Source records

%%

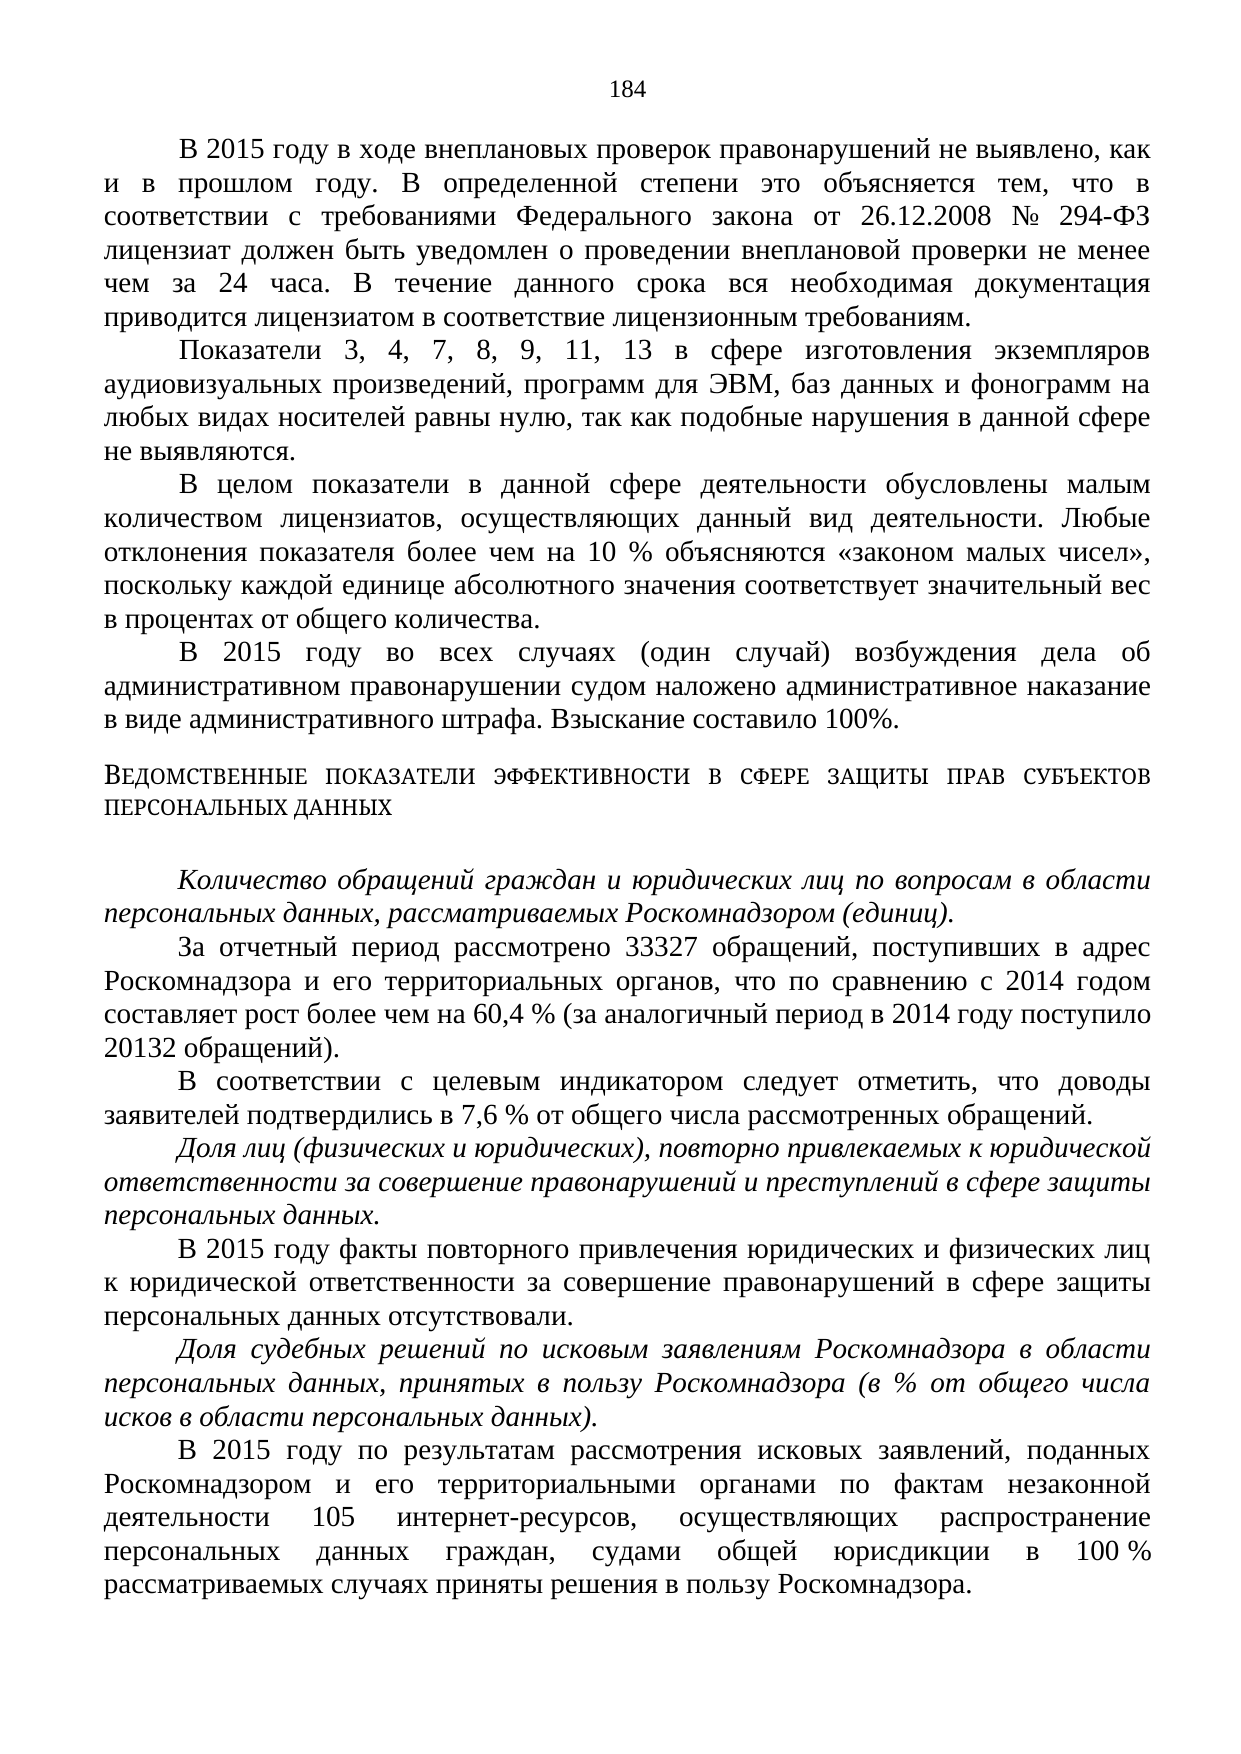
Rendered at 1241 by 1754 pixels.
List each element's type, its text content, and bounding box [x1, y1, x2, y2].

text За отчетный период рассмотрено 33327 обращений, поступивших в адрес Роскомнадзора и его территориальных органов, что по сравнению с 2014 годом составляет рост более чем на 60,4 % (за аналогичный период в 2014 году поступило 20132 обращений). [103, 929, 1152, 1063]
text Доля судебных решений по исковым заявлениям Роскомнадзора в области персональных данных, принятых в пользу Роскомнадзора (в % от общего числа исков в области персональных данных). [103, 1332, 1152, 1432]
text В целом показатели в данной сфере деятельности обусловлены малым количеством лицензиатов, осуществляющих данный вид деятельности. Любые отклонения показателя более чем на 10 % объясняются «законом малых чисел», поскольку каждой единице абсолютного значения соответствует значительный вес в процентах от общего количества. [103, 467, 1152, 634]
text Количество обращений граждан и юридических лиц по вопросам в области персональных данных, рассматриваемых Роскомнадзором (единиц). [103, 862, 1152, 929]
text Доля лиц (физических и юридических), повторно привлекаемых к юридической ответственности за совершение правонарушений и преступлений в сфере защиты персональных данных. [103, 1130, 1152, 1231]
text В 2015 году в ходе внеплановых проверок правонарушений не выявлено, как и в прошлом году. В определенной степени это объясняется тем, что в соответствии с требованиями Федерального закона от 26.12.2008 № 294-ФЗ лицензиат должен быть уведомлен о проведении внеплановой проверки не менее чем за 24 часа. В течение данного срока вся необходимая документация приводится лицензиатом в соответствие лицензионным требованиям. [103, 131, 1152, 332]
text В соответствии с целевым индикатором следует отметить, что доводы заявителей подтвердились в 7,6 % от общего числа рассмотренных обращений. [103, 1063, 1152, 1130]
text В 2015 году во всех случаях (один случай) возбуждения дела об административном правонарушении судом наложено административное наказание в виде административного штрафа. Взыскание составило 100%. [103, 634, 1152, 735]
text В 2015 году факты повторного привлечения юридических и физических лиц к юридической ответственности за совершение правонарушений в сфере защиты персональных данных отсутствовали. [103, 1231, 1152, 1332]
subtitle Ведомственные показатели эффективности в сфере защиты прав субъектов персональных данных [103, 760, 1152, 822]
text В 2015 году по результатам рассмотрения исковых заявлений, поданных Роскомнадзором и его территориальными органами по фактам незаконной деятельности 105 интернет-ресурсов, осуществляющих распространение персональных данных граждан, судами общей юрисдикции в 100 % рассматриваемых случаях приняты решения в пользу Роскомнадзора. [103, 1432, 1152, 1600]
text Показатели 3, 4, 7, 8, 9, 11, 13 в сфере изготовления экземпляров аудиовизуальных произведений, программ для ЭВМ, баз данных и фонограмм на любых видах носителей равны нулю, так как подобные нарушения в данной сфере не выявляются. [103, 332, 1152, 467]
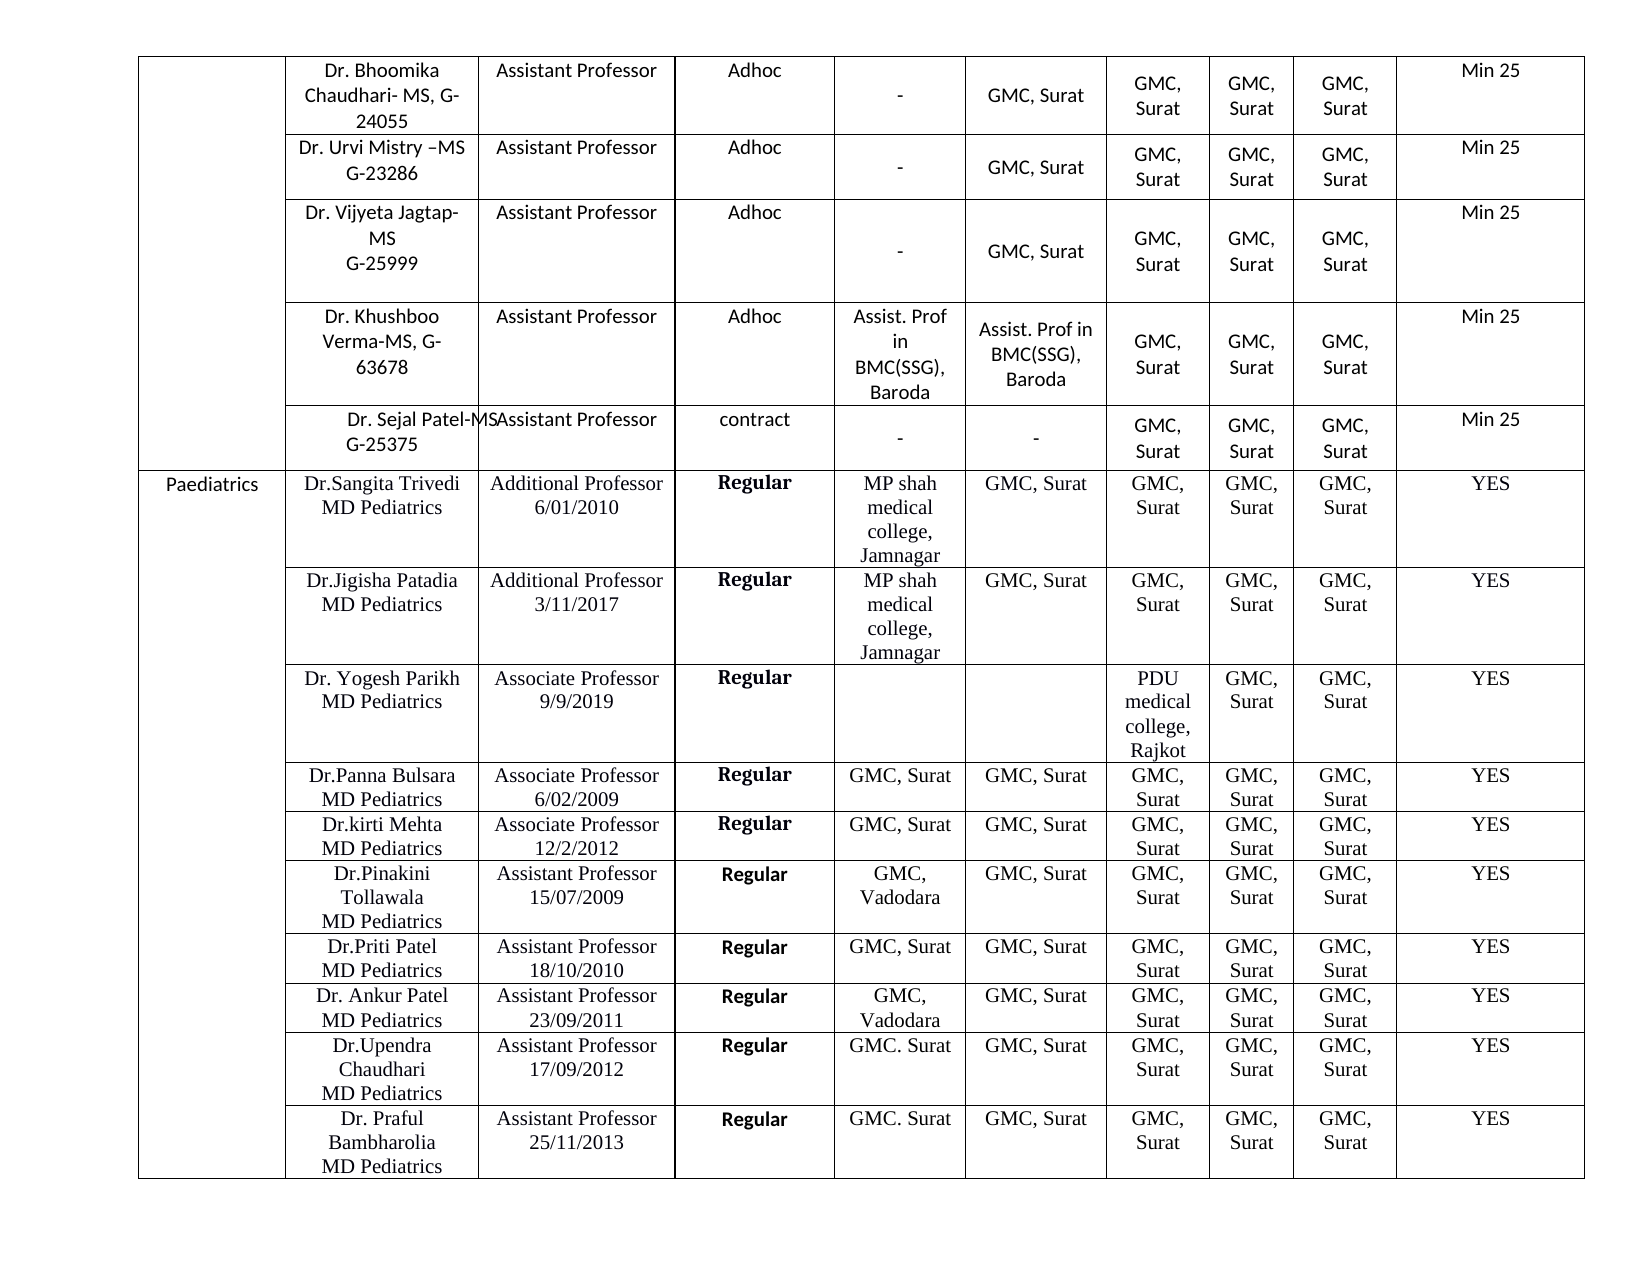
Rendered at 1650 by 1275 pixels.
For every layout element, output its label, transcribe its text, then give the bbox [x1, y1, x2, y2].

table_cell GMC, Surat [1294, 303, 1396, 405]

%%

_ABOUT THIS TASK_
For each record above, write it out exactly and omit any picture.

_RESPONSE_
Rendered at 1241 by 1754 pixels.
List each element's type, its text content, and bounding box [x1, y1, x2, y2].

text За отчетный период рассмотрено 33327 обращений, поступивших в адрес Роскомнадзора и его территориальных органов, что по сравнению с 2014 годом составляет рост более чем на 60,4 % (за аналогичный период в 2014 году поступило 20132 обращений). [103, 929, 1152, 1063]
text Доля судебных решений по исковым заявлениям Роскомнадзора в области персональных данных, принятых в пользу Роскомнадзора (в % от общего числа исков в области персональных данных). [103, 1332, 1152, 1432]
text В целом показатели в данной сфере деятельности обусловлены малым количеством лицензиатов, осуществляющих данный вид деятельности. Любые отклонения показателя более чем на 10 % объясняются «законом малых чисел», поскольку каждой единице абсолютного значения соответствует значительный вес в процентах от общего количества. [103, 467, 1152, 634]
text Количество обращений граждан и юридических лиц по вопросам в области персональных данных, рассматриваемых Роскомнадзором (единиц). [103, 862, 1152, 929]
text Доля лиц (физических и юридических), повторно привлекаемых к юридической ответственности за совершение правонарушений и преступлений в сфере защиты персональных данных. [103, 1130, 1152, 1231]
text В 2015 году в ходе внеплановых проверок правонарушений не выявлено, как и в прошлом году. В определенной степени это объясняется тем, что в соответствии с требованиями Федерального закона от 26.12.2008 № 294-ФЗ лицензиат должен быть уведомлен о проведении внеплановой проверки не менее чем за 24 часа. В течение данного срока вся необходимая документация приводится лицензиатом в соответствие лицензионным требованиям. [103, 131, 1152, 332]
text В соответствии с целевым индикатором следует отметить, что доводы заявителей подтвердились в 7,6 % от общего числа рассмотренных обращений. [103, 1063, 1152, 1130]
text В 2015 году во всех случаях (один случай) возбуждения дела об административном правонарушении судом наложено административное наказание в виде административного штрафа. Взыскание составило 100%. [103, 634, 1152, 735]
text В 2015 году факты повторного привлечения юридических и физических лиц к юридической ответственности за совершение правонарушений в сфере защиты персональных данных отсутствовали. [103, 1231, 1152, 1332]
subtitle Ведомственные показатели эффективности в сфере защиты прав субъектов персональных данных [103, 760, 1152, 822]
text В 2015 году по результатам рассмотрения исковых заявлений, поданных Роскомнадзором и его территориальными органами по фактам незаконной деятельности 105 интернет-ресурсов, осуществляющих распространение персональных данных граждан, судами общей юрисдикции в 100 % рассматриваемых случаях приняты решения в пользу Роскомнадзора. [103, 1432, 1152, 1600]
text Показатели 3, 4, 7, 8, 9, 11, 13 в сфере изготовления экземпляров аудиовизуальных произведений, программ для ЭВМ, баз данных и фонограмм на любых видах носителей равны нулю, так как подобные нарушения в данной сфере не выявляются. [103, 332, 1152, 467]
Rendered at 1650 by 1275 pixels.
For every layout element, output its label, transcribe its text, then give the bbox [x1, y1, x2, y2].

table_cell GMC, Surat [1294, 303, 1396, 405]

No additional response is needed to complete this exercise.